Friends, I have consumed a life-changing amount of mind-altering substances and reduced my brain to wet goo, and in return, the tides of time have revealed to me the release date for Dune: Awakening, Funcom’s survival MMO set in Herbert’s sandy universe, which I enjoyed significantly at a demo last month. Today, the studio released a trailer announcing the actual launch date.
Dune: Awakening will launch on PC on May 20 this year for $50, with details about the console versions still pending. For some reason—likely due to my conditioned response to anything labeled ‘survival’—I keep mislabeling the game launch as an early access release, but that’s incorrect. May 20 marks the full game launch at version 1.0.
The trailer highlights much of the earlier gameplay I experienced in my demo. Players take on the role of a minion sent by the Bene Gesserit to ‘find the Fremen’ and ‘awaken the sleeper’ in an alternate history of Arrakis, where Paul Atreides has never been born and the houses of Harkonnen and Atreides engage in a War of Assassins. Following a ship crash, you are guided by a character in a stillsuit to construct your dwelling, fend off scavengers, and raid dungeons for resources.
If this game hasn’t caught your attention because you typically shy away from ‘survival’ and ‘MMO’ titles, I encourage you to reconsider. My experiences with Dune: Awakening were genuinely enjoyable and thrilling, largely because I found I could skip many tedious tasks common in such titles (like tree-punching and exhaustive resource gathering) to dive straight into exploration and its unique, Dune-inspired combat.

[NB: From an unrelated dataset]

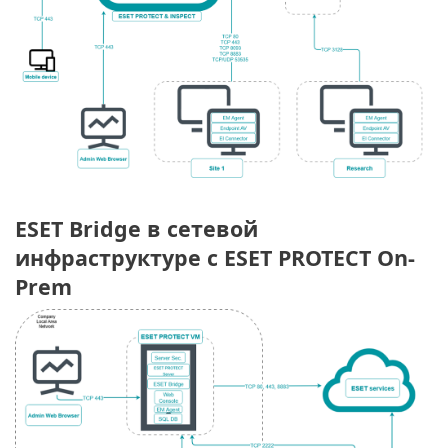
ESET Bridge в сетевой
инфраструктуре с ESET PROTECT On-
Prem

The later stages of the game seem intriguing as well, as after mastering basic survival skills, gameplay transitions to political strategy, allowing players and their chosen factions to navigate the Landsraad (Dune’s governing body) to establish beneficial laws and undermine their rivals. Should the studio execute this concept effectively, I foresee a wave of political intrigue reminiscent of EVE Online, as players concoct grand schemes to outmaneuver each other.